Senators Rand Paul, Ted Cruz, and Mike Lee all appear set to mount a filibuster to prevent any Obama gun control proposal of any kind from being debated on the Senate floor — on Second Amendment grounds. Senator Paul went on Fox News last night to explain his thinking.

In the process, however, Paul inadvertently made an important concession. Here’s what he said:

“I haven’t heard one proposal from him or Harry Reid that would have saved one life. And I’m all for saving lives….We plan on making them have at least 60 votes to pass any legislation that may abridge the Second Amendment. So we will fight tooth and nail, and use every parliamentary procedure to stop that from happening. We have a lot of things on the books that the president says he wants to enhance, many of these could be enhanced without any legislation. Background checks already do work. We already have rules that say mental health statistics need to come from the states to the data bank.”

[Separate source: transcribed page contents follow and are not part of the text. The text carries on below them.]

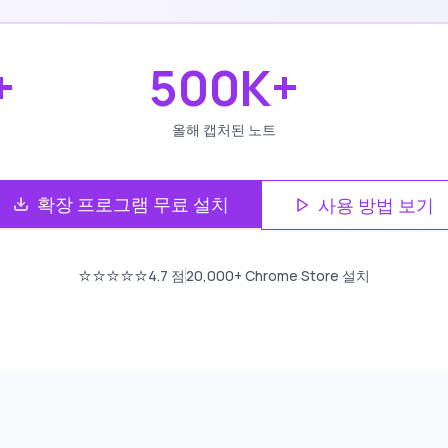
+
500K+
자
올해 캡처된 노트
확장 프로그램 무료 설치
사용 방법 보기
⭐⭐⭐⭐⭐
4.7
점
20,000+
Chrome Store 설치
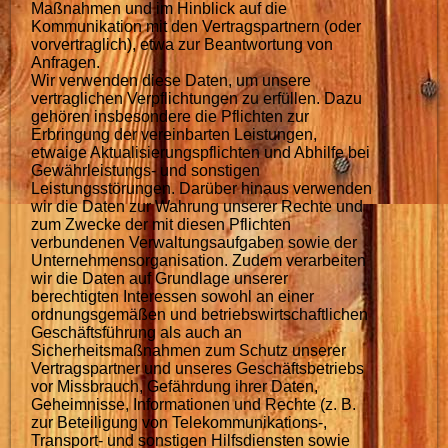
Maßnahmen und im Hinblick auf die
Kommunikation mit den Vertragspartnern (oder
vorvertraglich), etwa zur Beantwortung von
Anfragen.
Wir verwenden diese Daten, um unsere
vertraglichen Verpflichtungen zu erfüllen. Dazu
gehören insbesondere die Pflichten zur
Erbringung der vereinbarten Leistungen,
etwaige Aktualisierungspflichten und Abhilfe bei
Gewährleistungs- und sonstigen
Leistungsstörungen. Darüber hinaus verwenden
wir die Daten zur Wahrung unserer Rechte und
zum Zwecke der mit diesen Pflichten
verbundenen Verwaltungsaufgaben sowie der
Unternehmensorganisation. Zudem verarbeiten
wir die Daten auf Grundlage unserer
berechtigten Interessen sowohl an einer
ordnungsgemäßen und betriebswirtschaftlichen
Geschäftsführung als auch an
Sicherheitsmaßnahmen zum Schutz unserer
Vertragspartner und unseres Geschäftsbetriebs
vor Missbrauch, Gefährdung ihrer Daten,
Geheimnisse, Informationen und Rechte (z. B.
zur Beteiligung von Telekommunikations-,
Transport- und sonstigen Hilfsdiensten sowie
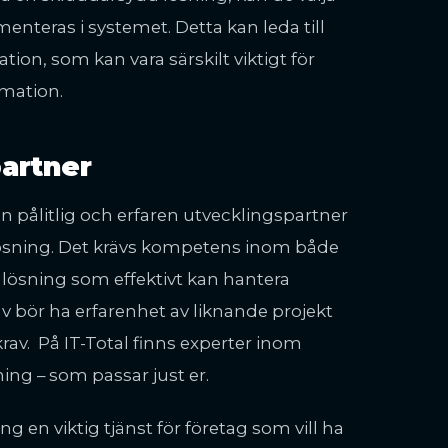
nteras i systemet. Detta kan leda till
ion, som kan vara särskilt viktigt för
rmation.
partner
 pålitlig och erfaren utvecklingspartner
 lösning. Det krävs kompetens inom både
 lösning som effektivt kan hantera
v bör ha erfarenhet av liknande projekt
rav.
På IT-Total finns experter inom
ing – som passar just er.
n viktig tjänst för företag som vill ha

I’d advise Senator Paul against claiming improving background checks would not save lives or prevent mass shootings. A better background check system very well may have prevented the Virginia Tech massacre. Data collected by the pro-gun-control Mayors Against Illegal Guns suggests that states with better background check laws show a lower murder rate of women, fewer suicides, and less gun trafficking. Now, maybe you don’t trust MAIG’s data. Shouldn’t the possibility that expanding gun background checks could save lives — which Paul himself says he wants — be enough for him to actually give the idea serious thought?

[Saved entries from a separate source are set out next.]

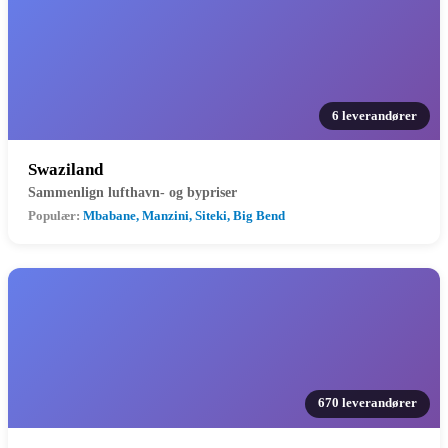
6 leverandører
Swaziland
Sammenlign lufthavn- og bypriser
Populær:
Mbabane, Manzini, Siteki, Big Bend
670 leverandører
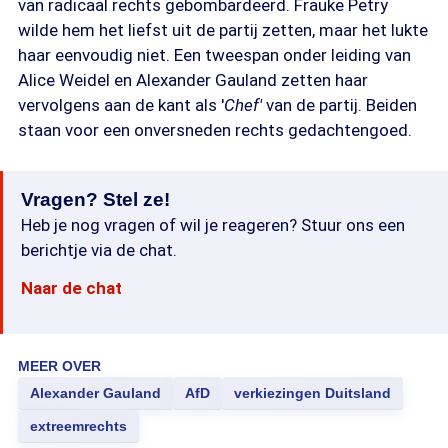
van radicaal rechts gebombardeerd. Frauke Petry
wilde hem het liefst uit de partij zetten, maar het lukte
haar eenvoudig niet. Een tweespan onder leiding van
Alice Weidel en Alexander Gauland zetten haar
vervolgens aan de kant als '
Chef'
van de partij. Beiden
staan voor een onversneden rechts gedachtengoed.
Vragen? Stel ze!
Heb je nog vragen of wil je reageren? Stuur ons een
berichtje via de chat.
Naar de chat
MEER OVER
Alexander Gauland
AfD
verkiezingen Duitsland
extreemrechts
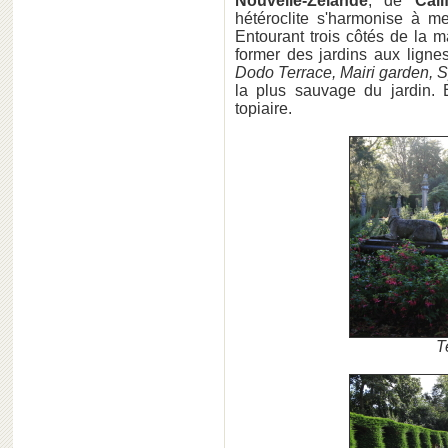
Nouvelle-Zélande
, de
Cali
hétéroclite s'harmonise à me
Entourant trois côtés de la 
former des jardins aux ligne
Dodo Terrace, Mairi garden, 
la plus sauvage du jardin. 
topiaire.
T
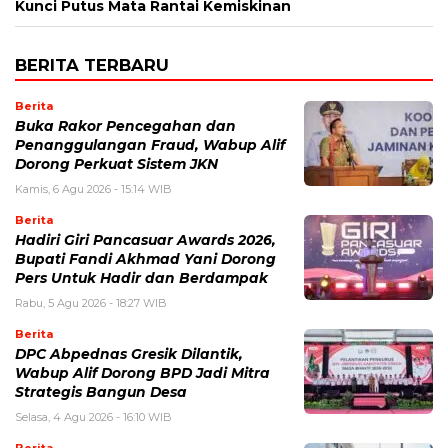
Kunci Putus Mata Rantai Kemiskinan
BERITA TERBARU
Berita
Buka Rakor Pencegahan dan
Penanggulangan Fraud, Wabup Alif
Dorong Perkuat Sistem JKN
Kamis, 6 Agu 2026 - 15:14 WIB
Berita
Hadiri Giri Pancasuar Awards 2026,
Bupati Fandi Akhmad Yani Dorong
Pers Untuk Hadir dan Berdampak
Rabu, 5 Agu 2026 - 18:27 WIB
Berita
DPC Abpednas Gresik Dilantik,
Wabup Alif Dorong BPD Jadi Mitra
Strategis Bangun Desa
Selasa, 4 Agu 2026 - 16:10 WIB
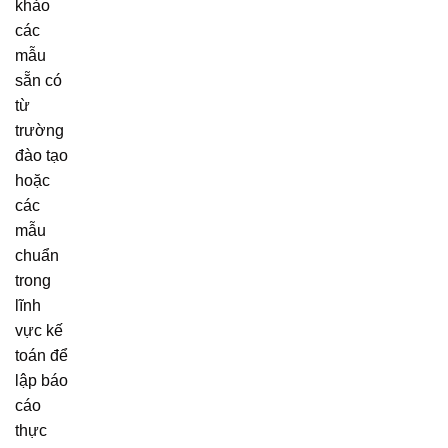
khảo
các
mẫu
sẵn có
từ
trường
đào tạo
hoặc
các
mẫu
chuẩn
trong
lĩnh
vực kế
toán để
lập báo
cáo
thực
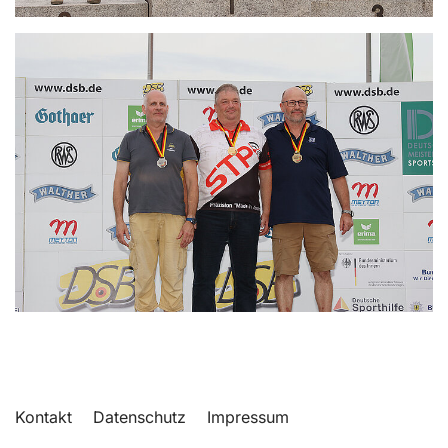
Kontakt
Datenschutz
Impressum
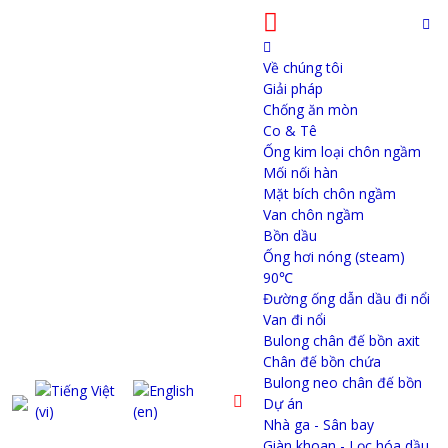
Về chúng tôi
Giải pháp
Chống ăn mòn
Co & Tê
Ống kim loại chôn ngầm
Mối nối hàn
Mặt bích chôn ngầm
Van chôn ngầm
Bồn dầu
Ống hơi nóng (steam)
90℃
Đường ống dẫn dầu đi nổi
Van đi nổi
Bulong chân đế bồn axit
Chân đế bồn chứa
Bulong neo chân đế bồn
Dự án
Nhà ga - Sân bay
Giàn khoan - Lọc hóa dầu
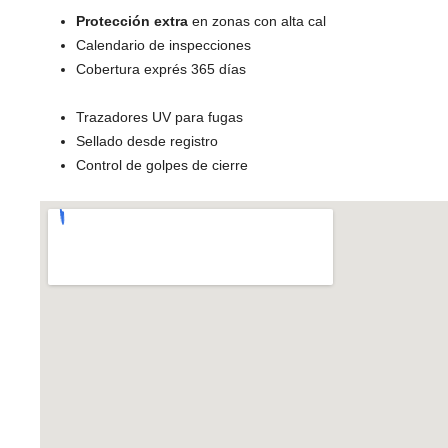
Protección extra
en zonas con alta cal
Calendario de inspecciones
Cobertura exprés 365 días
Trazadores UV para fugas
Sellado desde registro
Control de golpes de cierre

It’s also important that Paul claimed that current background checks “already do work.” Here’s why: He’s effectively allowing that the current background check law is not a threat to people’s Second Amendment rights. The current compromise on expanded background checks being negotiated would simply expand the current system to cover most private sales. It would maintain the prohibition against any national gun registry. It would maintain the current system of record keeping — in which dealers keep records of sales, and the feds destroy any record of a valid gun transfer within 24 hours. By Paul’s own lights those things, in the context of the current law, are not a threat to Americans’ constitutional rights. There is no logical way, then, that the new proposal threatens them, either. This is an important concession.

Keep that in mind as you read Senator Lee’s deeply strange and hallucinatory argument against the proposal. Lee claims it would require a national registry to work (it wouldn’t), and then adds that the American people “are not really comfortable with the idea of the government knowing exactly what firearm they purchase any more than they would be comfortable with the government knowing when or how often they go to church or what they eat for breakfast or what books they are reading from the library.”

But most gun sales currently undergo checks — and Lee’s own ideological fellow traveler, i.e., Senator Paul, is just fine with that. He doesn’t see the Big Government threat to liberty in the current law that Lee envisions. See the problem here?

The other day, Dana Milbank wrote a good column arguing that Paul is proving willing to break with conservatives in surprising ways (immigration reform, gay marriage, drone filibuster), and is “more complex than his Tea Party caricature.” Paul can prove that this is true by giving expanded background checks a serious look. He can do this while maintaining his Second Amendment-driven opposition to the assault weapons ban. His own quotes reveal that the background check policy proposal has nothing in common with the fantasy version of it that his Tea Party comrades have created. Senator Paul could talk to some law enforcement officials and experts about the proposal. This is a real opportunity for him to defy expectations again. Seriously.